Germanier, collection haute couture automne-hiver 2026-2027, au Palais de Tokyo, à Paris, le 7 juillet 2026. GEOFFROY VAN DER HASSELT/AFP
Parce qu’elle représente l’élite en matière de confection du vêtement, la haute couture semble a priori irréconciliable avec l’idée de récup. Et pourtant, quelques rares designers en ont fait leur spécialité. A la fashion week automne-hiver 2026-2027, qui s’est tenue du 6 au 9 juillet à Paris, Germanier et Ronald van der Kemp ont montré que les rebuts pouvaient être de très haute tenue.

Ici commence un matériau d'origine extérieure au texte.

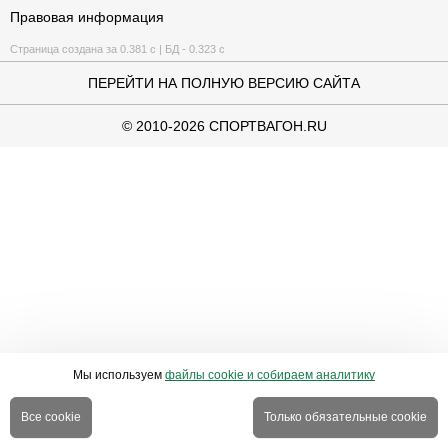
Правовая информация
Страница создана за 0.381 с | БД - 0.323 с
ПЕРЕЙТИ НА ПОЛНУЮ ВЕРСИЮ САЙТА
© 2010-2026 СПОРТВАГОН.RU
Мы используем
файлы cookie и собираем аналитику
Все cookie
Только обязательные cookie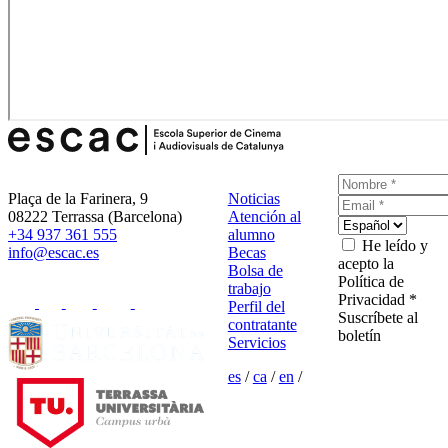
Plaça de la Farinera, 9
Noticias
08222 Terrassa (Barcelona)
Atención al
+34 937 361 555
alumno
He leído y
info@escac.es
Becas
acepto la
Bolsa de
Política de
trabajo
Privacidad *
Perfil del
Suscríbete al
contratante
boletín
Servicios
es
/
ca
/
en
/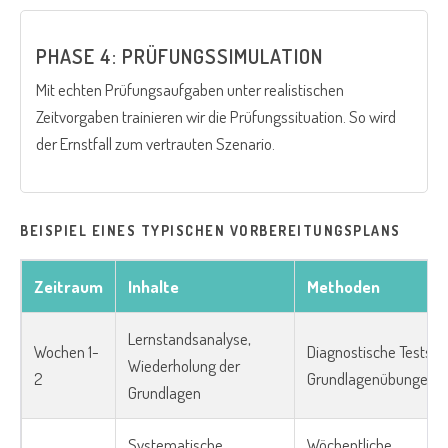
PHASE 4: PRÜFUNGSSIMULATION
Mit echten Prüfungsaufgaben unter realistischen
Zeitvorgaben trainieren wir die Prüfungssituation. So wird
der Ernstfall zum vertrauten Szenario.
BEISPIEL EINES TYPISCHEN VORBEREITUNGSPLANS
Zeitraum
Inhalte
Methoden
Lernstandsanalyse,
Wochen 1-
Diagnostische Tests,
Wiederholung der
2
Grundlagenübungen
Grundlagen
Systematische
Wöchentliche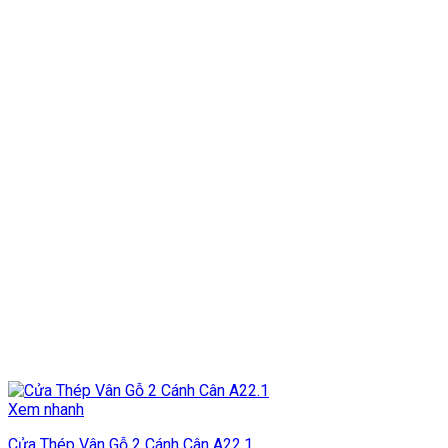
Xem nhanh
Cửa Thép Vân Gỗ 2 Cánh Cân A22.1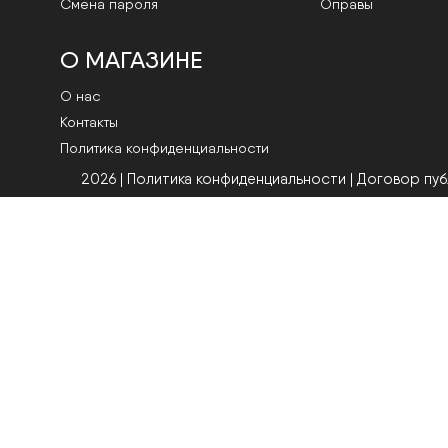
Смена пароля
Оправы
О МАГАЗИНЕ
О нас
Контакты
Политика конфиденциальности
2026 | Политика конфиденциальности
|
Договор пу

Depuis qu’il a lancé sa marque en 2019, Kevin Germanier ne propose que des vêtements conçus à partir de matériaux recyclés. Cette démarche a fini par attirer l’attention de LVMH, qui lui propose depuis 2024 d’utiliser des tissus ou des vêtements invendus venant de sept de ses marques. « Ça me donne accès à des pièces d’une qualité incroyable », s’enthousiasme le Suisse, qui prend pour exemple un voile d’organza servant à draper une robe ou un manteau qu’il a entièrement rebrodé de perles.
Le designer n’a pas pour autant renoncé au système D, qu’il maîtrise mieux que personne. Il a chiné chez Guerrisol des cache-oreilles qu’il a transformés en soutien-gorge, récupéré des frites en mousse dans des piscines pour donner de l’ampleur à des jupons, découpé des mines de crayons de couleur afin d’en faire des picots décoratifs sur un bustier… « Ce que j’aime, c’est d’aller à l’encontre des clichés de la haute couture, et d’obtenir un résultat aussi incroyable que si on jouait selon les mêmes règles que tout le monde », résume Kevin Germanier.